Reopen rural ERs: SEIU-West; UNA, AHS defer talks until September
Fix long-term care issues: Union
TORONTO — Urgent action is needed from the provincial government to address conditions in all the province’s long-term care homes, not only in the five homes identified in a scathing report from the Canadian military on May 26, according to the Ontario Nurses’ Association (ONA).
“We have been elevating our concerns about a growing number of long-term care homes for some time now,” says Vicki McKenna, ONA president. “Unfortunately, we have been forced to use the legal system to compel groups of long-term care homes to follow the directives issued by government.

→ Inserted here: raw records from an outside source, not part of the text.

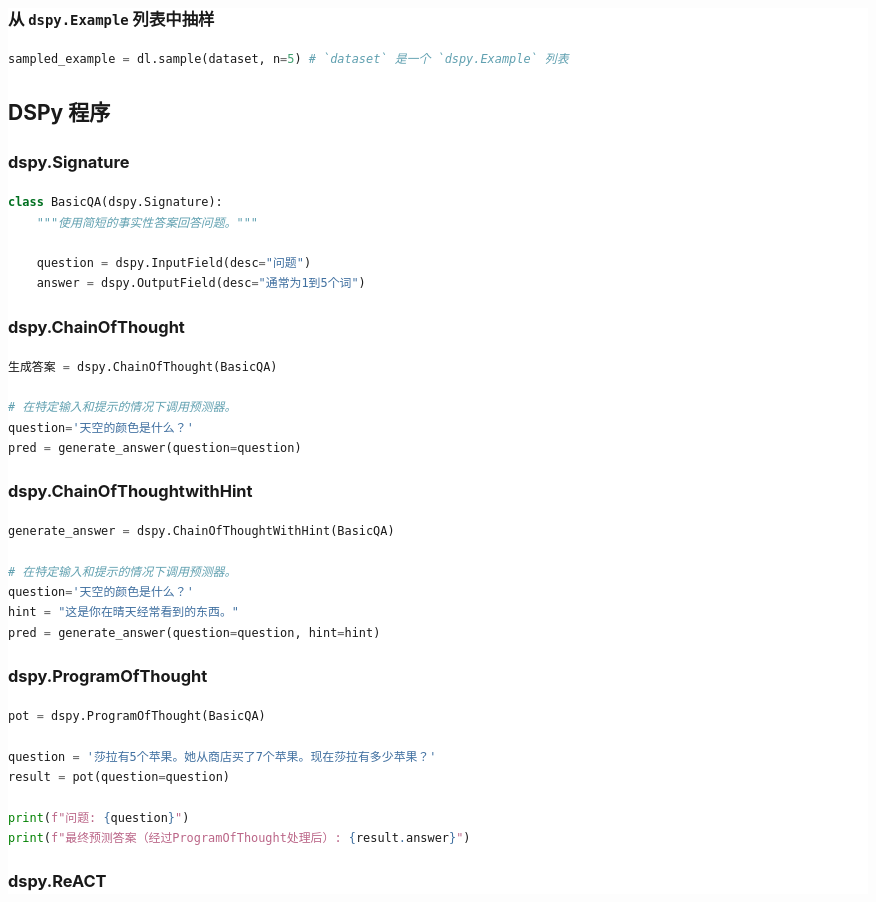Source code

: ### 从 `dspy.Example` 列表中抽样

```python
sampled_example = dl.sample(dataset, n=5) # `dataset` 是一个 `dspy.Example` 列表
```

## DSPy 程序

### dspy.Signature

```python
class BasicQA(dspy.Signature):
    """使用简短的事实性答案回答问题。"""

    question = dspy.InputField(desc="问题")
    answer = dspy.OutputField(desc="通常为1到5个词")
```

### dspy.ChainOfThought

```python
生成答案 = dspy.ChainOfThought(BasicQA)

# 在特定输入和提示的情况下调用预测器。
question='天空的颜色是什么？'
pred = generate_answer(question=question)
```

### dspy.ChainOfThoughtwithHint

```python
generate_answer = dspy.ChainOfThoughtWithHint(BasicQA)

# 在特定输入和提示的情况下调用预测器。
question='天空的颜色是什么？'
hint = "这是你在晴天经常看到的东西。"
pred = generate_answer(question=question, hint=hint)
```

### dspy.ProgramOfThought

```python
pot = dspy.ProgramOfThought(BasicQA)

question = '莎拉有5个苹果。她从商店买了7个苹果。现在莎拉有多少苹果？'
result = pot(question=question)

print(f"问题: {question}")
print(f"最终预测答案（经过ProgramOfThought处理后）: {result.answer}")
```

### dspy.ReACT
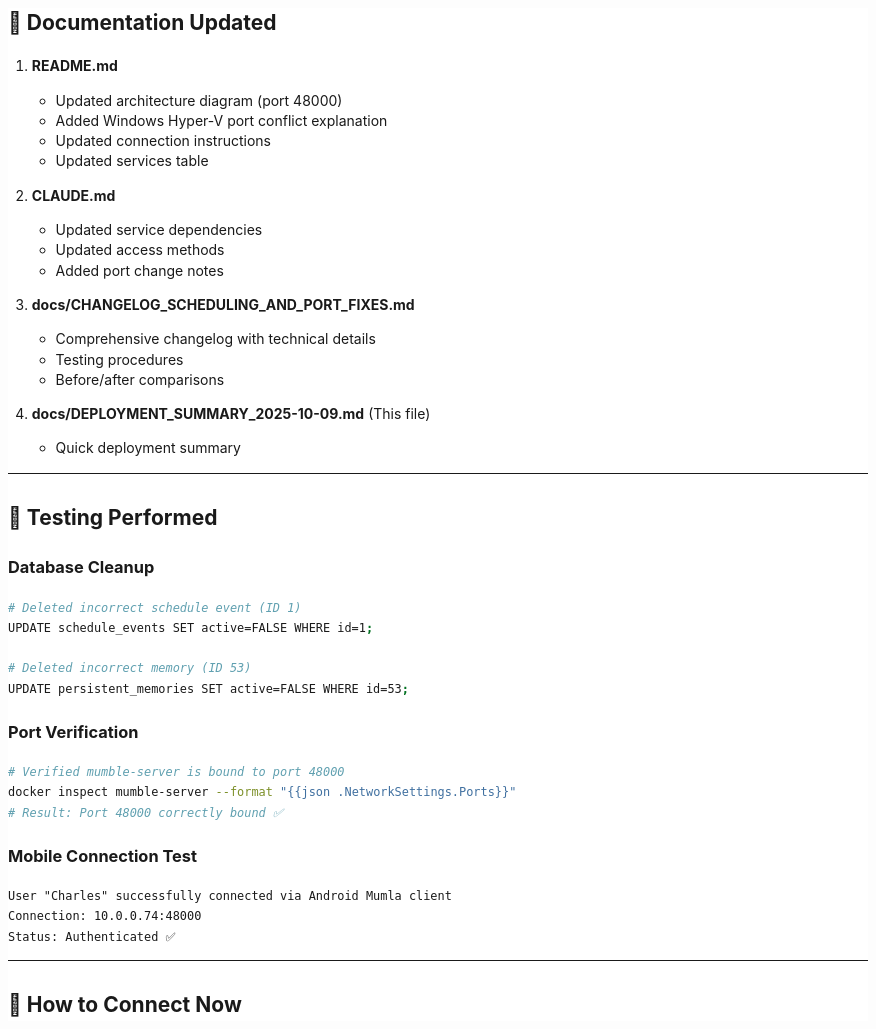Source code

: 
## 📝 Documentation Updated

1. **README.md**
   - Updated architecture diagram (port 48000)
   - Added Windows Hyper-V port conflict explanation
   - Updated connection instructions
   - Updated services table

2. **CLAUDE.md**
   - Updated service dependencies
   - Updated access methods
   - Added port change notes

3. **docs/CHANGELOG_SCHEDULING_AND_PORT_FIXES.md**
   - Comprehensive changelog with technical details
   - Testing procedures
   - Before/after comparisons

4. **docs/DEPLOYMENT_SUMMARY_2025-10-09.md** (This file)
   - Quick deployment summary

---

## 🧪 Testing Performed

### Database Cleanup
```bash
# Deleted incorrect schedule event (ID 1)
UPDATE schedule_events SET active=FALSE WHERE id=1;

# Deleted incorrect memory (ID 53)
UPDATE persistent_memories SET active=FALSE WHERE id=53;
```

### Port Verification
```bash
# Verified mumble-server is bound to port 48000
docker inspect mumble-server --format "{{json .NetworkSettings.Ports}}"
# Result: Port 48000 correctly bound ✅
```

### Mobile Connection Test
```
User "Charles" successfully connected via Android Mumla client
Connection: 10.0.0.74:48000
Status: Authenticated ✅
```

---

## 🎯 How to Connect Now

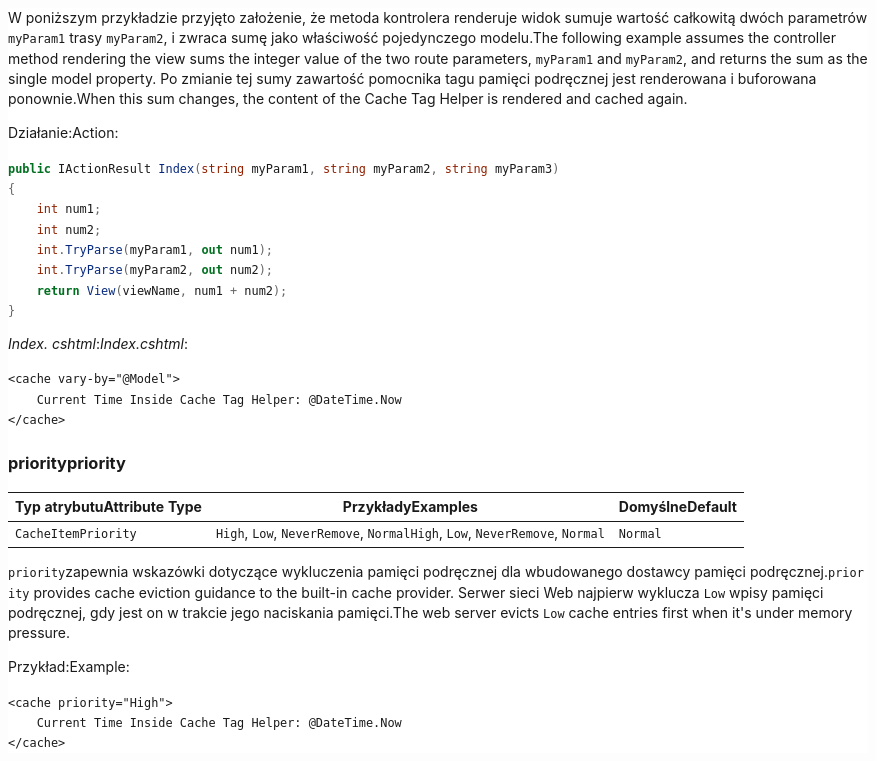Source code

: <span data-ttu-id="6c2b9-194">W poniższym przykładzie przyjęto założenie, że metoda kontrolera renderuje widok sumuje wartość całkowitą dwóch parametrów `myParam1` trasy `myParam2`, i zwraca sumę jako właściwość pojedynczego modelu.</span><span class="sxs-lookup"><span data-stu-id="6c2b9-194">The following example assumes the controller method rendering the view sums the integer value of the two route parameters, `myParam1` and `myParam2`, and returns the sum as the single model property.</span></span> <span data-ttu-id="6c2b9-195">Po zmianie tej sumy zawartość pomocnika tagu pamięci podręcznej jest renderowana i buforowana ponownie.</span><span class="sxs-lookup"><span data-stu-id="6c2b9-195">When this sum changes, the content of the Cache Tag Helper is rendered and cached again.</span></span>  

<span data-ttu-id="6c2b9-196">Działanie:</span><span class="sxs-lookup"><span data-stu-id="6c2b9-196">Action:</span></span>

```csharp
public IActionResult Index(string myParam1, string myParam2, string myParam3)
{
    int num1;
    int num2;
    int.TryParse(myParam1, out num1);
    int.TryParse(myParam2, out num2);
    return View(viewName, num1 + num2);
}
```

<span data-ttu-id="6c2b9-197">*Index. cshtml*:</span><span class="sxs-lookup"><span data-stu-id="6c2b9-197">*Index.cshtml*:</span></span>

```cshtml
<cache vary-by="@Model">
    Current Time Inside Cache Tag Helper: @DateTime.Now
</cache>
```

### <a name="priority"></a><span data-ttu-id="6c2b9-198">priority</span><span class="sxs-lookup"><span data-stu-id="6c2b9-198">priority</span></span>

| <span data-ttu-id="6c2b9-199">Typ atrybutu</span><span class="sxs-lookup"><span data-stu-id="6c2b9-199">Attribute Type</span></span>      | <span data-ttu-id="6c2b9-200">Przykłady</span><span class="sxs-lookup"><span data-stu-id="6c2b9-200">Examples</span></span>                               | <span data-ttu-id="6c2b9-201">Domyślne</span><span class="sxs-lookup"><span data-stu-id="6c2b9-201">Default</span></span>  |
| ------------------- | -------------------------------------- | -------- |
| `CacheItemPriority` | <span data-ttu-id="6c2b9-202">`High`, `Low`, `NeverRemove`, `Normal`</span><span class="sxs-lookup"><span data-stu-id="6c2b9-202">`High`, `Low`, `NeverRemove`, `Normal`</span></span> | `Normal` |

<span data-ttu-id="6c2b9-203">`priority`zapewnia wskazówki dotyczące wykluczenia pamięci podręcznej dla wbudowanego dostawcy pamięci podręcznej.</span><span class="sxs-lookup"><span data-stu-id="6c2b9-203">`priority` provides cache eviction guidance to the built-in cache provider.</span></span> <span data-ttu-id="6c2b9-204">Serwer sieci Web najpierw wyklucza `Low` wpisy pamięci podręcznej, gdy jest on w trakcie jego naciskania pamięci.</span><span class="sxs-lookup"><span data-stu-id="6c2b9-204">The web server evicts `Low` cache entries first when it's under memory pressure.</span></span>

<span data-ttu-id="6c2b9-205">Przykład:</span><span class="sxs-lookup"><span data-stu-id="6c2b9-205">Example:</span></span>

```cshtml
<cache priority="High">
    Current Time Inside Cache Tag Helper: @DateTime.Now
</cache>
```
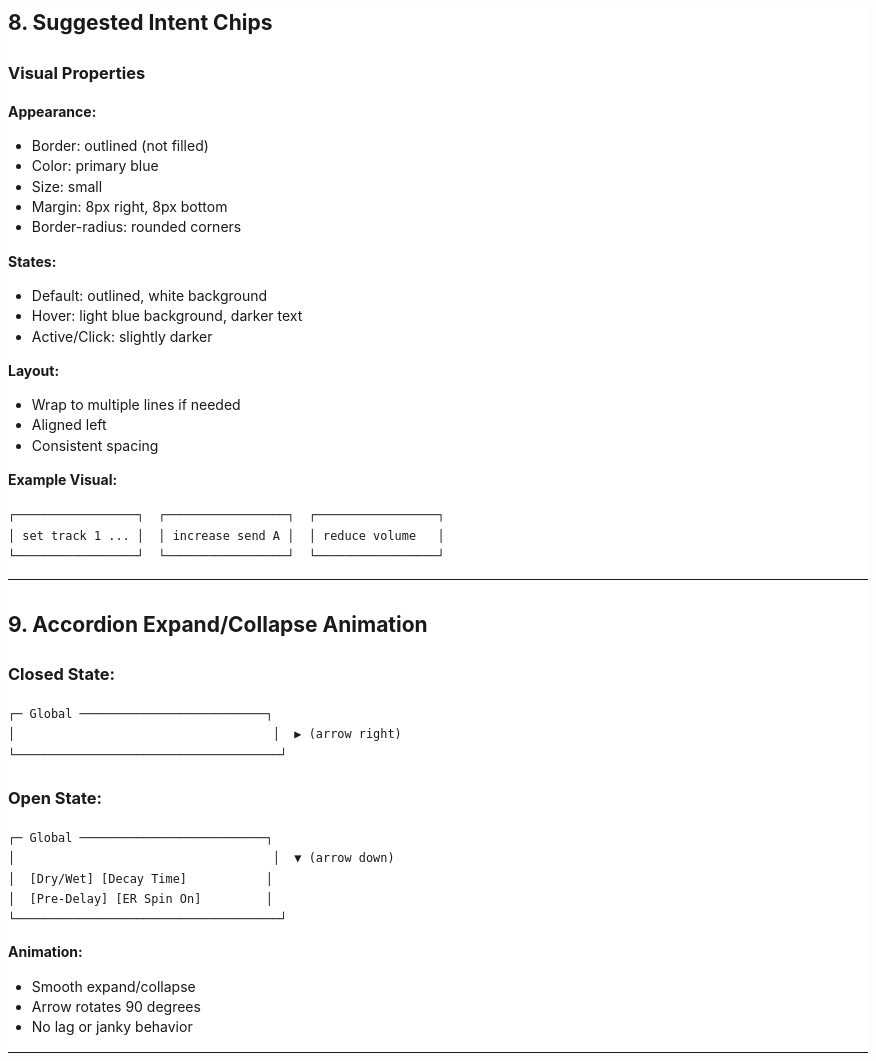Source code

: 
## 8. Suggested Intent Chips

### Visual Properties

**Appearance:**
- Border: outlined (not filled)
- Color: primary blue
- Size: small
- Margin: 8px right, 8px bottom
- Border-radius: rounded corners

**States:**
- Default: outlined, white background
- Hover: light blue background, darker text
- Active/Click: slightly darker

**Layout:**
- Wrap to multiple lines if needed
- Aligned left
- Consistent spacing

**Example Visual:**
```
┌─────────────────┐  ┌─────────────────┐  ┌─────────────────┐
│ set track 1 ... │  │ increase send A │  │ reduce volume   │
└─────────────────┘  └─────────────────┘  └─────────────────┘
```

---

## 9. Accordion Expand/Collapse Animation

### Closed State:
```
┌─ Global ──────────────────────────┐
│                                    │  ▶ (arrow right)
└─────────────────────────────────────┘
```

### Open State:
```
┌─ Global ──────────────────────────┐
│                                    │  ▼ (arrow down)
│  [Dry/Wet] [Decay Time]           │
│  [Pre-Delay] [ER Spin On]         │
└─────────────────────────────────────┘
```

**Animation:**
- Smooth expand/collapse
- Arrow rotates 90 degrees
- No lag or janky behavior

---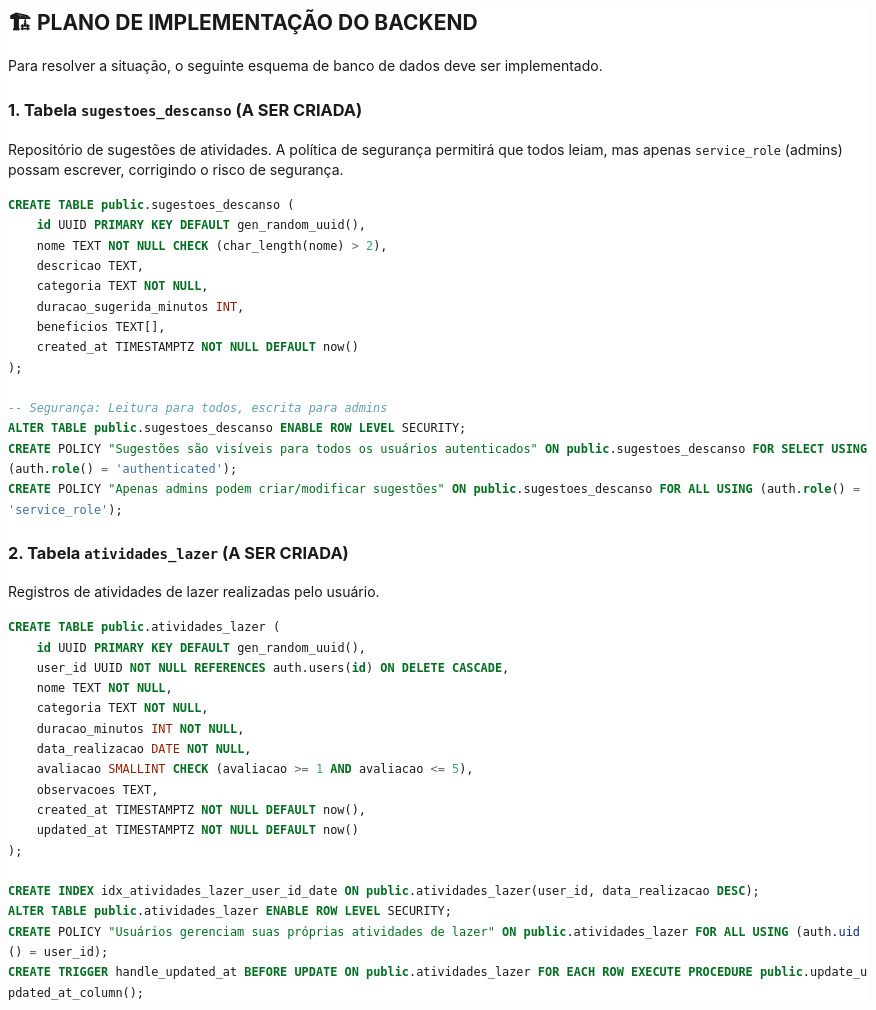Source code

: 
## 🏗️ **PLANO DE IMPLEMENTAÇÃO DO BACKEND**

Para resolver a situação, o seguinte esquema de banco de dados deve ser implementado.

### **1. Tabela `sugestoes_descanso` (A SER CRIADA)**
Repositório de sugestões de atividades. A política de segurança permitirá que todos leiam, mas apenas `service_role` (admins) possam escrever, corrigindo o risco de segurança.

```sql
CREATE TABLE public.sugestoes_descanso (
    id UUID PRIMARY KEY DEFAULT gen_random_uuid(),
    nome TEXT NOT NULL CHECK (char_length(nome) > 2),
    descricao TEXT,
    categoria TEXT NOT NULL,
    duracao_sugerida_minutos INT,
    beneficios TEXT[],
    created_at TIMESTAMPTZ NOT NULL DEFAULT now()
);

-- Segurança: Leitura para todos, escrita para admins
ALTER TABLE public.sugestoes_descanso ENABLE ROW LEVEL SECURITY;
CREATE POLICY "Sugestões são visíveis para todos os usuários autenticados" ON public.sugestoes_descanso FOR SELECT USING (auth.role() = 'authenticated');
CREATE POLICY "Apenas admins podem criar/modificar sugestões" ON public.sugestoes_descanso FOR ALL USING (auth.role() = 'service_role');
```

### **2. Tabela `atividades_lazer` (A SER CRIADA)**
Registros de atividades de lazer realizadas pelo usuário.

```sql
CREATE TABLE public.atividades_lazer (
    id UUID PRIMARY KEY DEFAULT gen_random_uuid(),
    user_id UUID NOT NULL REFERENCES auth.users(id) ON DELETE CASCADE,
    nome TEXT NOT NULL,
    categoria TEXT NOT NULL,
    duracao_minutos INT NOT NULL,
    data_realizacao DATE NOT NULL,
    avaliacao SMALLINT CHECK (avaliacao >= 1 AND avaliacao <= 5),
    observacoes TEXT,
    created_at TIMESTAMPTZ NOT NULL DEFAULT now(),
    updated_at TIMESTAMPTZ NOT NULL DEFAULT now()
);

CREATE INDEX idx_atividades_lazer_user_id_date ON public.atividades_lazer(user_id, data_realizacao DESC);
ALTER TABLE public.atividades_lazer ENABLE ROW LEVEL SECURITY;
CREATE POLICY "Usuários gerenciam suas próprias atividades de lazer" ON public.atividades_lazer FOR ALL USING (auth.uid() = user_id);
CREATE TRIGGER handle_updated_at BEFORE UPDATE ON public.atividades_lazer FOR EACH ROW EXECUTE PROCEDURE public.update_updated_at_column();
```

ONA received an arbitration award on May 4 that addresses many of these same issues for more than 200 Ontario long-term care homes, and we continue to push employers to ensure the award is adhered to.”
ONA has also “called in the Ministry of Labour, which has written few orders yet rarely been on site to conduct physical inspections. This sector needs immediate attention,” says McKenna.
A number of long-term care reports have been issued over the past two decades in Ontario which continue to make recommendations to improve the sector, says the union.
Reopen rural ERs: SEIU-West
SASKATOON — The Ministry of Health and the Saskatchewan Health Authority (SHA) responded on May 27 to concerns raised by the Service Employees International Union West (SEIU) about the closure of emergency rooms (ERs) in a number of rural communities.
“The impact of scaling down these facilities to alternate levels of care is huge for rural communities,” says Barbara Cape, SEIU-West president. “It’s not only the loss of services and the requirement to travel further in the event of an emergency, but we have also seen the immediate impact on our members who do diagnostics in those communities.”
Alternative level of care (ALC) is a designation being used by the SHA to create capacity in larger health facilities for COVID-19 patients by transferring non-COVID-19 patients to regional hospitals. In some cases, less than 48 hours’ notice was provided to facilities and staff of the change to the status of the ER, says the union.
Technologists are expected, on a scheduled basis, to be on standby assignment and in the case of an emergency they must come back into the workplace. This initiative creates a just-in-time workforce without any corresponding commitment from SHA to honour those hours, says the union.
UNA, AHS defer talks until September
EDMONTON — The United Nurses of Alberta (UNA) and Alberta Health Services (AHS) on May 25 agreed to continue the pause on bargaining for a new direct nursing collective agreement, including the extension of no-layoff provisions, until Sept. 1 while the province’s response to COVID-19 continues.
UNA proposed the extension until Sept. 1 on May 12, and Alberta Health Services agreed on May 21, says the UNA.
In response to the circumstances related to COVID-19, UNA and AHS came to the agreement that bargaining between the union and the employer group made up of AHS, Covenant Health, Lamont Health Care Centre, and The Bethany Group (Camrose) for a new agreement would be suspended, says the union.
While the province was slowing beginning what the government has called a “re-launch” of the economy after lockdown in mid-May, the coronavirus pandemic clearly continues to present a major threat to public health, says the UNA.